BEGIN

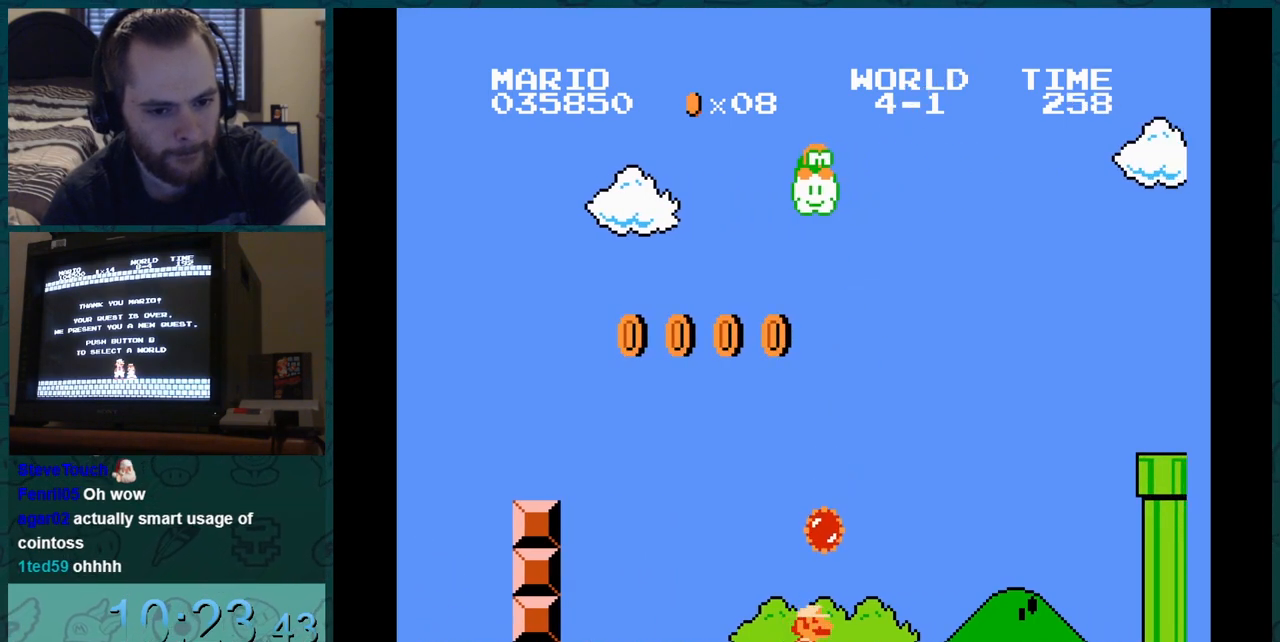
{"buttons": ["DPAD_RIGHT"], "events": []}
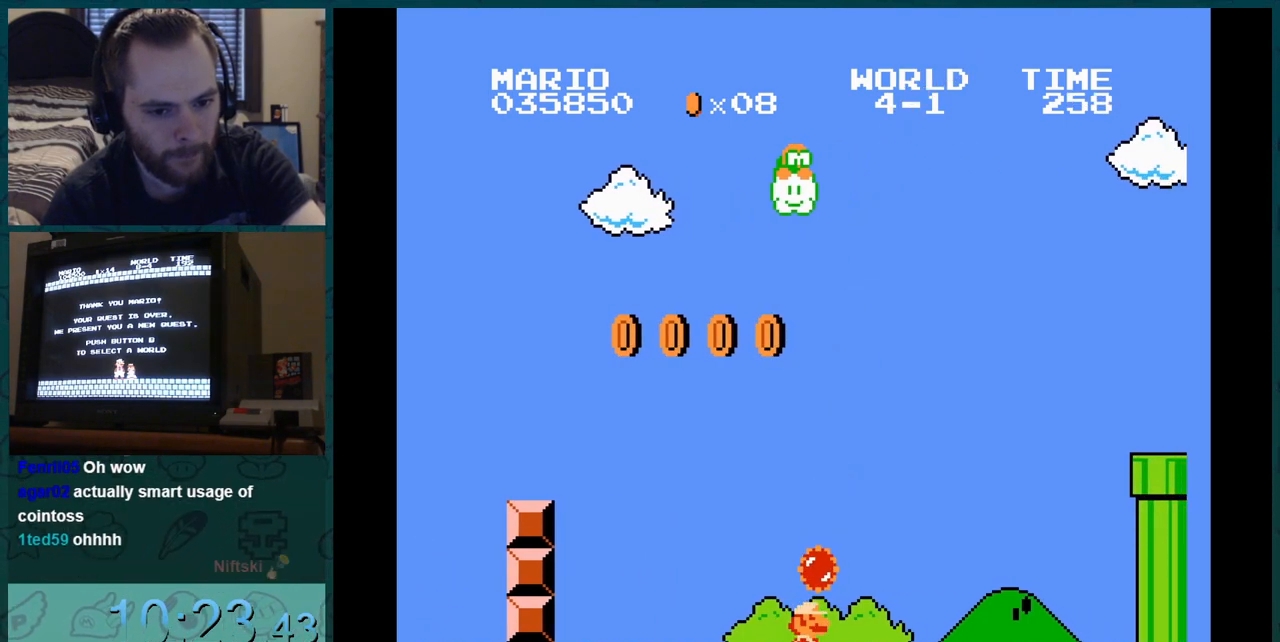
{"buttons": ["DPAD_RIGHT"], "events": []}
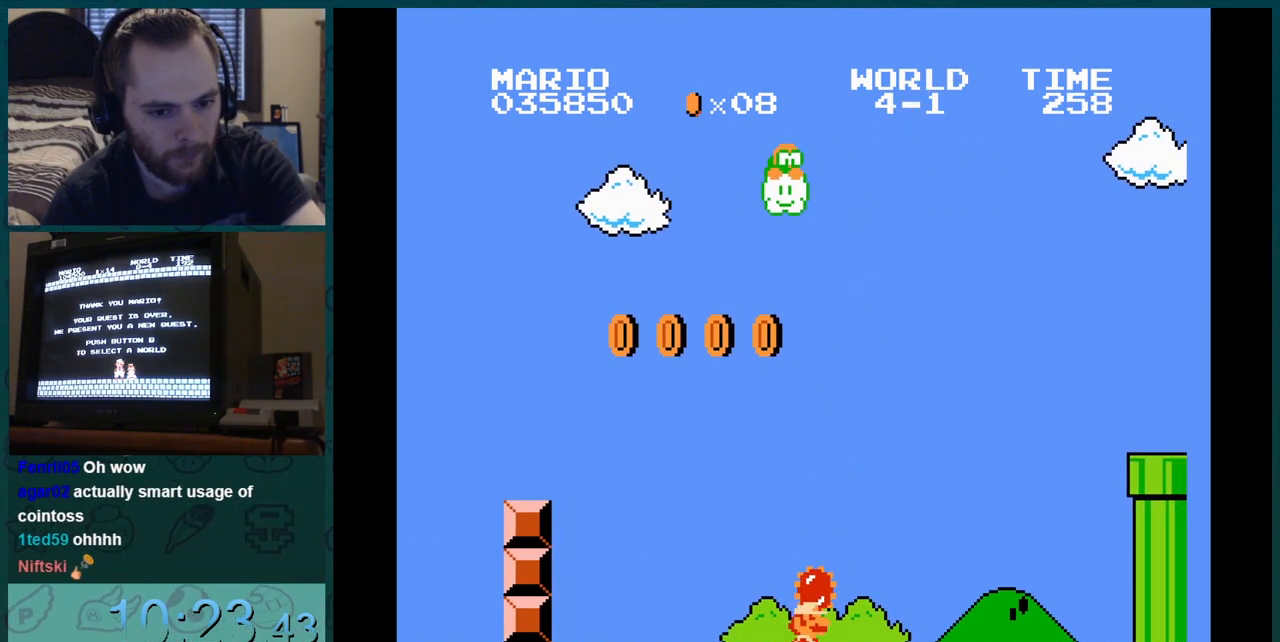
{"buttons": [], "events": [[250, "DPAD_RIGHT", "up"]]}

END

_PROBLEM TO SOLVE:_
Produce a verbatim transcription of every line in the listing, images omitted.

_THE ANSWER:_
{"buttons": ["DPAD_RIGHT"], "events": []}
{"buttons": ["DPAD_RIGHT"], "events": []}
{"buttons": [], "events": [[250, "DPAD_RIGHT", "up"]]}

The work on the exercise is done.